What was the scope of their involvement?
We talked to Caserta about our goals, and they did a week-long dive into our data lake. We went through potential use cases, and they helped design and architect the data lake, using AWS. We also discussed using different processing layers and scheduling orchestration tools, giving us a comprehensive platform blueprint. We considered using a pre-made data lake platform, but they weren’t flexible enough, and Caserta came up with an excellent outline.
Once we agreed on a proposed blueprint, Caserta provided a few consultants to work with our in-house team to build the infrastructure and write the code. They helped train our team members to get them up to speed on our project. After that, we began to generate our first set of analyses for our portfolio managers.
As we worked on the project, Caserta suggested we use Databricks as our Spark layer to process the larger datasets. We wanted to be able to scale, so they recommended elastic computing to easily control the cluster of Spark machines. We also use AWS Redshift, and our processing generates parquet files that are stored on Amazon S3. We use MicroStrategy to manage our internal components, and Caserta uses Tableau for interactive visuals that the analysts and portfolio managers want. They also recommended Airflow as our orchestration server for the cloud.

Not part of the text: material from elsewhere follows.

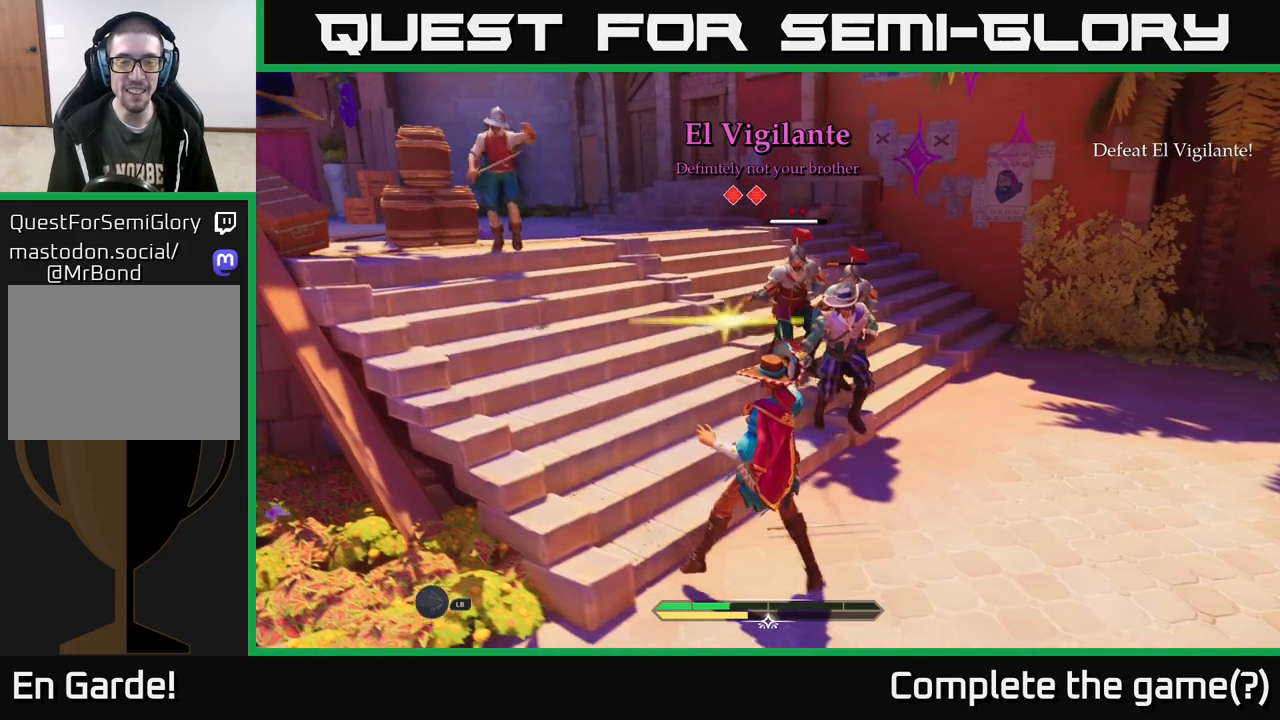
{"buttons": [], "left_stick": "down", "right_stick": "center", "events": [[250, "left_stick", "down-right"], [350, "left_stick", "down"]]}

What is the team composition?
They provide two expert resources in Python and data analytics and bring in different experts, depending on the phase of the project. We also interact with Joe (Founder, Caserta).
How did you come to work with Caserta?
Joe was the keynote speaker at a conference a while back, and he had a great approach to handling alternative data. He knew how to approach larger datasets and build data lakes, so we got in contact and eventually hired them.
How much have you invested with them?
We’ve spent around $700,000.
What is the status of this engagement?
We partnered in November 2017, and the work is ongoing.